The illegal “We Buy Houses” signs that are posted across town haven’t just been an irritant for residents and city government officials. They have also become a problem for a nationwide business with the same moniker.

Jeremy Brandt, CEO of Texas-based investing company We Buy Houses, said signs being posted across the nation using the name are not associated with his company. Rather, he said, many individuals behind the signs are purposefully using the brand name to confuse homeowners interested in selling, even resorting to putting the company logo on the signs.

In other cases, the connection is just a coincidence, Brandt said.

“There’s a real concern around the reputation of our brand and our company,” he said. “It’s a significant impact to our business when you have people out there impersonating your company.”

Brandt said the company hears from people every day who are confused and upset, often because they were under the impression they were working with his company.

“Sometimes we can help them out of their predicament, but sometimes it’s too late,” he said.

Brandt said he’s learned that most of the people behind the signs are not actual investors. Instead, he said, they are either running outright scams or are trying to make money despite not having enough capital to actually purchase a house.

“Most of these people aren’t really buying houses,” he said. “They go plaster signs, they get a home seller to commit to selling for a low price. There are usually clauses in the contract that let (the proposed buyer) get out for any reason.”
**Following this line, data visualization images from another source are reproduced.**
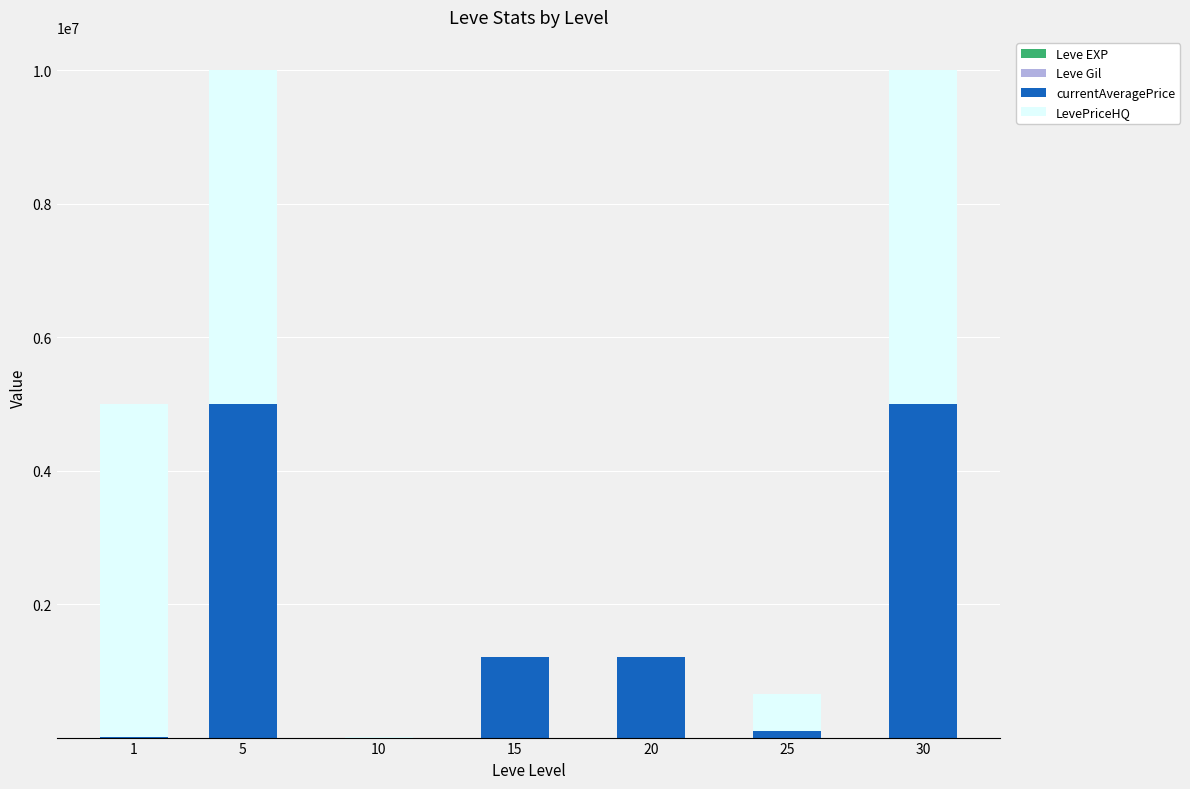

Rank the series at 1 from highest to lowest value.

LevePriceHQ, currentAveragePrice, Leve EXP, Leve Gil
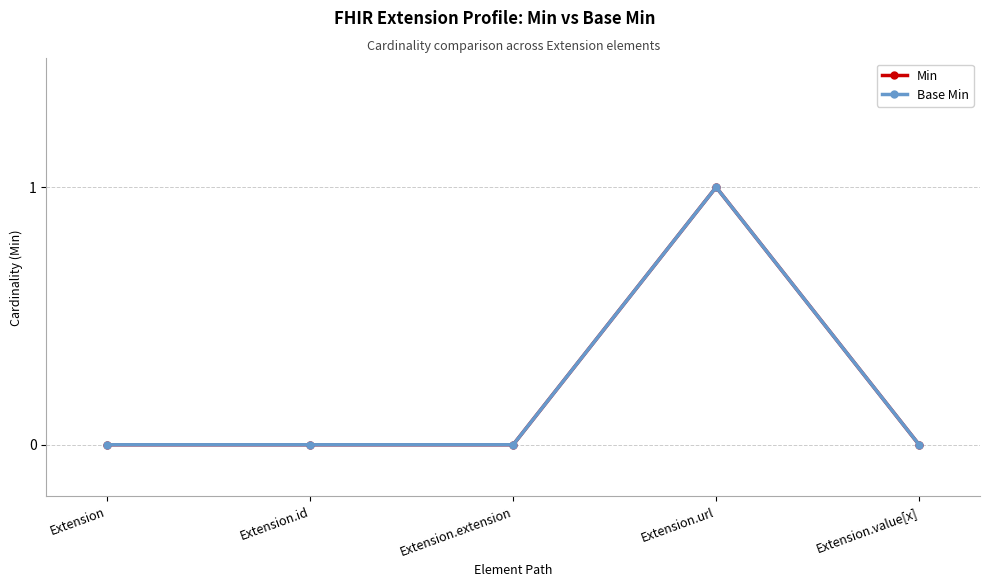

Reading right to left, extract all data points from this chart.

Min: Extension.value[x]=0	Extension.url=1	Extension.extension=0	Extension.id=0	Extension=0
Base Min: Extension.value[x]=0	Extension.url=1	Extension.extension=0	Extension.id=0	Extension=0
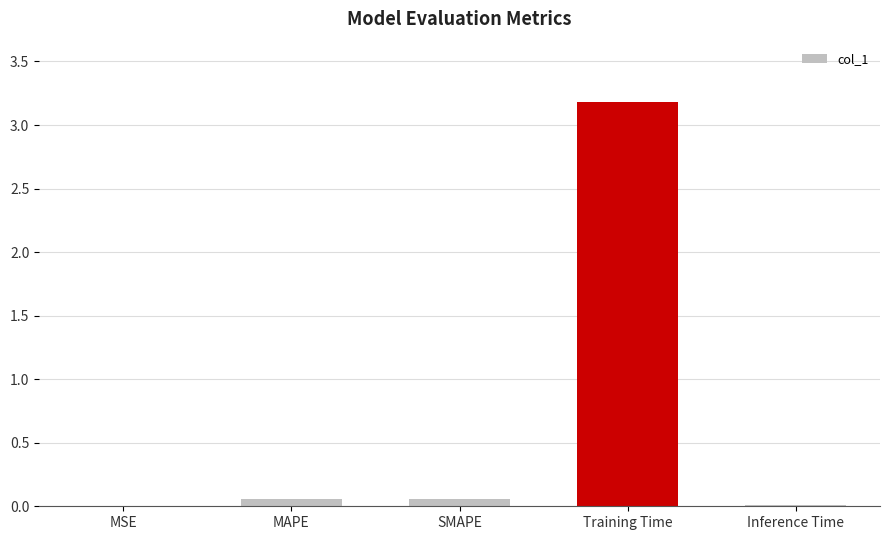

What is the greatest value displayed?

3.2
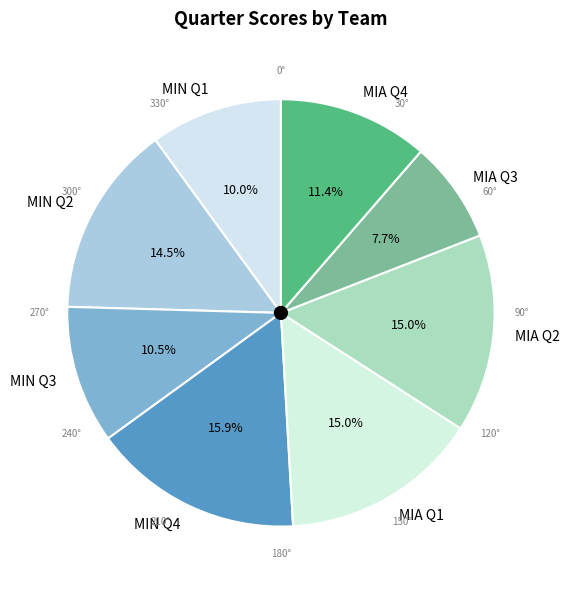

Does MIA Q3 account for over 50% of the chart?

No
Once the contract is signed, he said, these buyers will typically shop the house around to real investors, who may pay them several thousand dollars for the contract.

And if for some reason the deal falls through with the investor? The joke’s on the homeowner.

“Many times they can’t find someone who will buy the house for them, so they will then find a way to cancel the contract and the home seller is left high and dry, having wasted weeks or months of time,” he said.

Brandt said this creates a situation where many homeowners may be frustrated and unsure where to turn.

Brandt's company, in contrast, instructs interested sellers to call or fill out a form online with property information. An agent with the company will then get in contact with the prospective seller and arrange to visit the house. If the company wants to buy the house, the agent will make a direct cash offer to the seller, according to the company website,  

Along with the confusion the signs bring, Brandt added that the amateurish, ugly signs don’t project a sense of professionalism. 

“This situation gives the real estate investing industry a really bad name,” he said.

Brandt said the signs also pose a waste issue: Once they’re put up, they are rarely, if ever, taken down. Some are plastic and thus cannot be easily recycled.

“It contributes to a massive amount to litter,” he said. “These people are ruining the environment in the long run.”

Kevin Barnes, director of Bakersfield’s solid waste division, said signs that simply fall to the ground are usually too large or heavy to be picked up by a street sweeper.

“If they’re not able to be picked up by a street sweeper, we have to rely on volunteer groups and other members of the community to pick them up,” he said.

To help combat the issue, Brandt said his company has created a new public relations campaign to educate people around the country about the unprofessional and illegal signs.

“We’re pretty intent on educating people about them and getting them removed as much as we can,” he said.

The company has also begun to get in contact with code enforcement departments and city managers to assist them in identifying and tracking down those behind the signs.

Brandt said the company would consider working with the City of Bakersfield.

Bakersfield Code Enforcement Supervisor Bill Owens said the department is open to working with the company.

“Any time we can form a partnership like that, it’s a good thing for them, the City of Bakersfield and the residents,” he said.